Given request -
Answer these three questions from the text on saving and wealth inequality below:
1. What do rich people keep doing that makes them wealthier?
2. Which group is named as still having a very strong savings habit?
3. According to the 2008 Commission on Thrift study, how much do households with incomes below $12,400 put aside each year, and in what form?

Quoted text -
Eye-popping charts highlighting wealth differences get our attention, but they can lead us to overlook our real economic opportunity problems. Even if we were to aggressively redistribute wealth in America, before long, the gap would start widening again. Rich people keep saving and reinvesting, and get wealthier as a result. But, unlike previous generations or their peers in other countries, low-income Americans don’t save, causing them to become relatively poorer.
Some would say it’s simply because they don’t have any money—but it is not that simple. The savings habit remains very strong among certain groups, such as Asian Americans, but it has virtually vanished among others. And while the most poor have nothing left after paying for basic necessities, it’s not true that saving is less possible today for low-income households than it was in the past.
Consider this—a 2008 study by the Commission on Thrift found that American households with incomes below $12,400 actually put aside an average of $645 each year for the future, but they do it in the form of lottery tickets. Saving that money, rather than throwing it away on Powerball, means a family could accumulate almost $90,000 over a working life. If that were the common pattern, it would have a big impact on wealth inequality.

Extracted entries -
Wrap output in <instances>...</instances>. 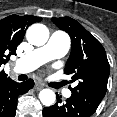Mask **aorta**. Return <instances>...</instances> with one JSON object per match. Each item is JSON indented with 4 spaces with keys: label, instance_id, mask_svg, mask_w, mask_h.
Here are the masks:
<instances>
[{
    "label": "aorta",
    "instance_id": "762f6f07",
    "mask_svg": "<svg viewBox=\"0 0 117 117\" xmlns=\"http://www.w3.org/2000/svg\"><path fill=\"white\" fill-rule=\"evenodd\" d=\"M28 42L35 46L44 45L49 38V30L43 24L35 23L26 31ZM39 99L44 106H51L55 103L56 95L51 89H43L39 93Z\"/></svg>",
    "mask_w": 117,
    "mask_h": 117
}]
</instances>
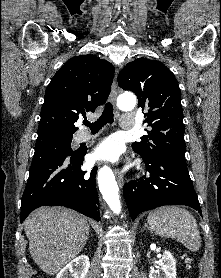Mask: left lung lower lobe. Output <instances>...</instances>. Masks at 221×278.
<instances>
[{
	"label": "left lung lower lobe",
	"instance_id": "obj_1",
	"mask_svg": "<svg viewBox=\"0 0 221 278\" xmlns=\"http://www.w3.org/2000/svg\"><path fill=\"white\" fill-rule=\"evenodd\" d=\"M149 177L126 183L124 198L135 220L143 212L164 205H186L202 215L197 194L187 169L185 152L170 151L145 160Z\"/></svg>",
	"mask_w": 221,
	"mask_h": 278
}]
</instances>
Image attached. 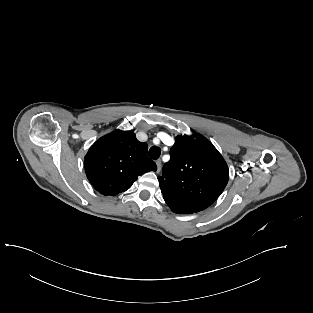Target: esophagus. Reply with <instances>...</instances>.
<instances>
[{
    "label": "esophagus",
    "mask_w": 313,
    "mask_h": 313,
    "mask_svg": "<svg viewBox=\"0 0 313 313\" xmlns=\"http://www.w3.org/2000/svg\"><path fill=\"white\" fill-rule=\"evenodd\" d=\"M156 165H157V172L159 173L161 171V167H162L161 160H157Z\"/></svg>",
    "instance_id": "obj_1"
}]
</instances>
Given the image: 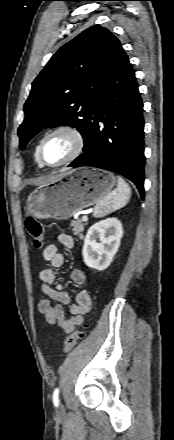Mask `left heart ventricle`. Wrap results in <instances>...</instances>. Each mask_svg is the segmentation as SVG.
<instances>
[{
  "label": "left heart ventricle",
  "instance_id": "1",
  "mask_svg": "<svg viewBox=\"0 0 174 440\" xmlns=\"http://www.w3.org/2000/svg\"><path fill=\"white\" fill-rule=\"evenodd\" d=\"M73 141L70 136L59 133L49 137L42 148V159L54 165L62 162L72 151Z\"/></svg>",
  "mask_w": 174,
  "mask_h": 440
}]
</instances>
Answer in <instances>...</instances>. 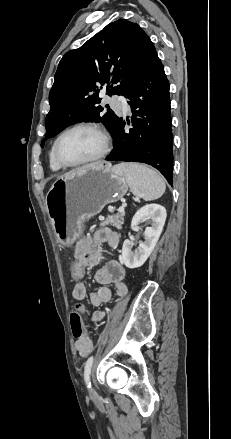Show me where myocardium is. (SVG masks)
I'll list each match as a JSON object with an SVG mask.
<instances>
[{
    "mask_svg": "<svg viewBox=\"0 0 231 439\" xmlns=\"http://www.w3.org/2000/svg\"><path fill=\"white\" fill-rule=\"evenodd\" d=\"M78 129H89V130H93V131L97 132L102 138L103 146H102V149L100 150V152L91 158H88L86 160H82L79 162H67L66 160H64L62 158V156L60 154V150H59L60 142L65 135H67L68 133H70L74 130H78ZM111 144H112L111 135L104 127H102L98 124H95V123H90V122L78 123V124H75L73 126H70L69 128L65 129L64 131H62L58 135V137L56 138V140L54 142V156H55L57 162L63 167H66V168L79 167V166H83L86 164H90V163L99 161L102 158H104L109 153V151L111 149Z\"/></svg>",
    "mask_w": 231,
    "mask_h": 439,
    "instance_id": "obj_1",
    "label": "myocardium"
}]
</instances>
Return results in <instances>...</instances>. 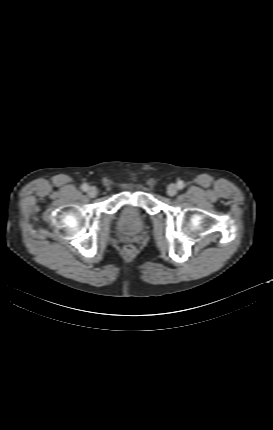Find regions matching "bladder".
<instances>
[{
    "label": "bladder",
    "mask_w": 273,
    "mask_h": 430,
    "mask_svg": "<svg viewBox=\"0 0 273 430\" xmlns=\"http://www.w3.org/2000/svg\"><path fill=\"white\" fill-rule=\"evenodd\" d=\"M117 222L121 231L135 233L143 228L145 217L139 209L127 205L119 211Z\"/></svg>",
    "instance_id": "obj_1"
}]
</instances>
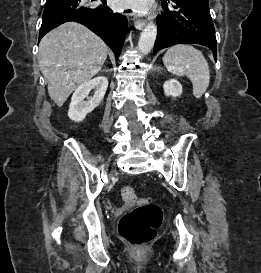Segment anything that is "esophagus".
I'll list each match as a JSON object with an SVG mask.
<instances>
[{"instance_id": "34e87169", "label": "esophagus", "mask_w": 261, "mask_h": 273, "mask_svg": "<svg viewBox=\"0 0 261 273\" xmlns=\"http://www.w3.org/2000/svg\"><path fill=\"white\" fill-rule=\"evenodd\" d=\"M134 24L136 29L140 30L145 26L146 22L145 20L137 19Z\"/></svg>"}]
</instances>
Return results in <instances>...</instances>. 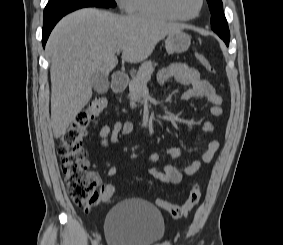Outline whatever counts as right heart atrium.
<instances>
[{"mask_svg": "<svg viewBox=\"0 0 283 245\" xmlns=\"http://www.w3.org/2000/svg\"><path fill=\"white\" fill-rule=\"evenodd\" d=\"M115 1L121 9H125L127 0H115Z\"/></svg>", "mask_w": 283, "mask_h": 245, "instance_id": "d8ad5b80", "label": "right heart atrium"}]
</instances>
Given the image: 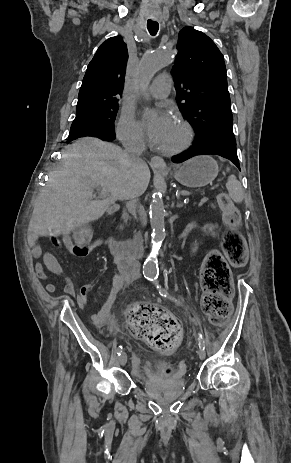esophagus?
Segmentation results:
<instances>
[{"mask_svg":"<svg viewBox=\"0 0 291 463\" xmlns=\"http://www.w3.org/2000/svg\"><path fill=\"white\" fill-rule=\"evenodd\" d=\"M151 164L155 167H161V168H164L166 166L163 158H161L160 156H154L151 158Z\"/></svg>","mask_w":291,"mask_h":463,"instance_id":"1","label":"esophagus"}]
</instances>
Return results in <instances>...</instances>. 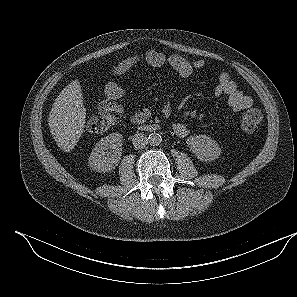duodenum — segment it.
Listing matches in <instances>:
<instances>
[{
	"instance_id": "410a0bca",
	"label": "duodenum",
	"mask_w": 297,
	"mask_h": 297,
	"mask_svg": "<svg viewBox=\"0 0 297 297\" xmlns=\"http://www.w3.org/2000/svg\"><path fill=\"white\" fill-rule=\"evenodd\" d=\"M141 129L145 132H153V131L159 130L160 126L157 124H148V125H143Z\"/></svg>"
}]
</instances>
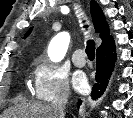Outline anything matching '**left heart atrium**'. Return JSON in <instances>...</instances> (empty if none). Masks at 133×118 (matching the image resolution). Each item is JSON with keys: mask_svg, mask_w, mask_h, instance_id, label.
<instances>
[{"mask_svg": "<svg viewBox=\"0 0 133 118\" xmlns=\"http://www.w3.org/2000/svg\"><path fill=\"white\" fill-rule=\"evenodd\" d=\"M73 85H74V88L78 92L86 91V89L88 87V82H87L86 76L81 72H77L73 78Z\"/></svg>", "mask_w": 133, "mask_h": 118, "instance_id": "1", "label": "left heart atrium"}]
</instances>
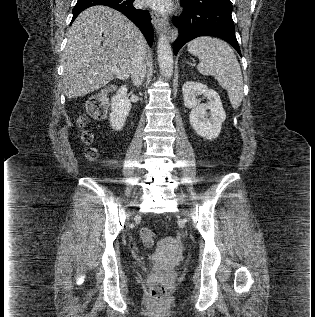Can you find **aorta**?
<instances>
[{
	"instance_id": "aorta-1",
	"label": "aorta",
	"mask_w": 315,
	"mask_h": 317,
	"mask_svg": "<svg viewBox=\"0 0 315 317\" xmlns=\"http://www.w3.org/2000/svg\"><path fill=\"white\" fill-rule=\"evenodd\" d=\"M157 53L161 74L169 79L173 73L174 61L171 45L164 34H161L158 38Z\"/></svg>"
}]
</instances>
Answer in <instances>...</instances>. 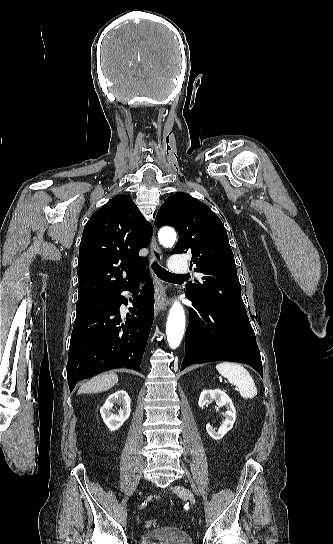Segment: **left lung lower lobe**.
Listing matches in <instances>:
<instances>
[{
    "mask_svg": "<svg viewBox=\"0 0 333 544\" xmlns=\"http://www.w3.org/2000/svg\"><path fill=\"white\" fill-rule=\"evenodd\" d=\"M185 333L181 370L195 363L234 361L250 365L263 377L260 351L250 324L216 311L193 299Z\"/></svg>",
    "mask_w": 333,
    "mask_h": 544,
    "instance_id": "1",
    "label": "left lung lower lobe"
}]
</instances>
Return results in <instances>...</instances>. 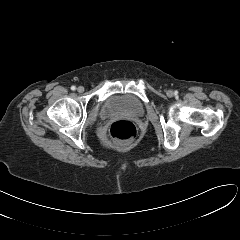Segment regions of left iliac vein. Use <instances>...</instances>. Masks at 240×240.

Task output -
1. They keep saving and reinvesting.
2. Asian Americans.
3. An average of $645 a year, in the form of lottery tickets.